Machine Learning as a scientific endeavour grew out of the quest for artificial intelligence (AI). Arthur Samuel defined it in 1959 as the field that gives computers the ability to learn without being explicitly programmed. Tom Mitchell in 1998 defined (simplifying) that a program learns if its performance on a task improves with experience (which is nothing more than data).
Already in the early days of AI as an academic discipline, researchers were interested in having machines learn from data but machine learning, reorganised as a separate field, started to flourish in the 1990s.

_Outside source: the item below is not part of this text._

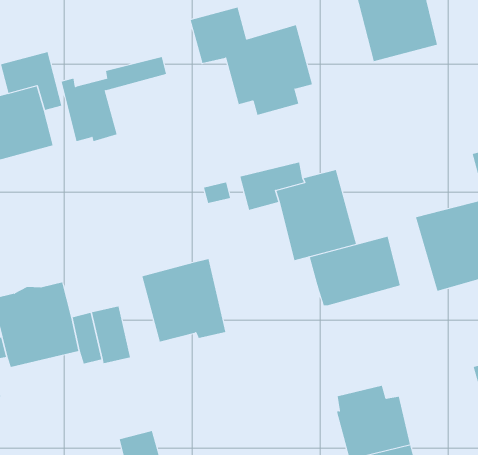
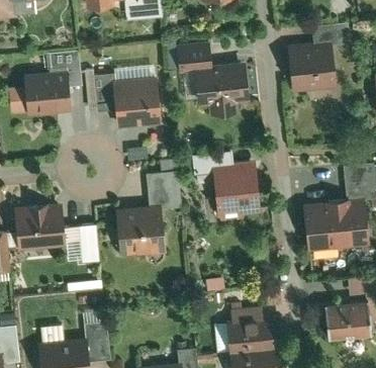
building: none -> [112,78,162,130]
building: none -> [147,172,180,205]
building: [309,236,401,306] -> none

It shifted focus away from the symbolic approaches it had inherited from AI and toward methods and models borrowed from statistics but especially benefited from the increasing availability of digitized information.
The wunderkind of machine learning is now deep learning (a powerful set of techniques for learning in neural networks, that are a beautiful biologically inspired programming paradigm) which is dramatically improving the state-of-the-art in speech or visual recognition and many other domains such as genomics.
Deep learning methods discover intricate structure in large data sets by composing simple non-linear modules that each transform the representation at one level into a representation at a higher, slightly more abstract level. With the composition of enough such transformations, very complex functions can be learned. The key aspect of deep learning is that these layers of features are not designed by human engineers: they are learned from data using a general-purpose learning procedure.
This is powerful. The conventional option is to hand design good feature extractors, which requires a considerable amount of engineering skill and domain expertise, and many times these carefully crafted algorithms aren’t able to harness the exponential growth in data that’s out there. But this can all be avoided if good features can be learned automatically using a general-purpose learning procedure that can scale to these large data. This is the key advantage of deep learning.
Machine Learning is now everywhere: it’s in the system that decides which online ad you are going to receive, it automatically translates a text, it recognises hand written notes, tag people in pictures, drive autonomous vehicles, recommend your next book or movie, predict the price of next year Bordeaux wine and defeat the top human player of Go.
Soon will also replace the data scientists.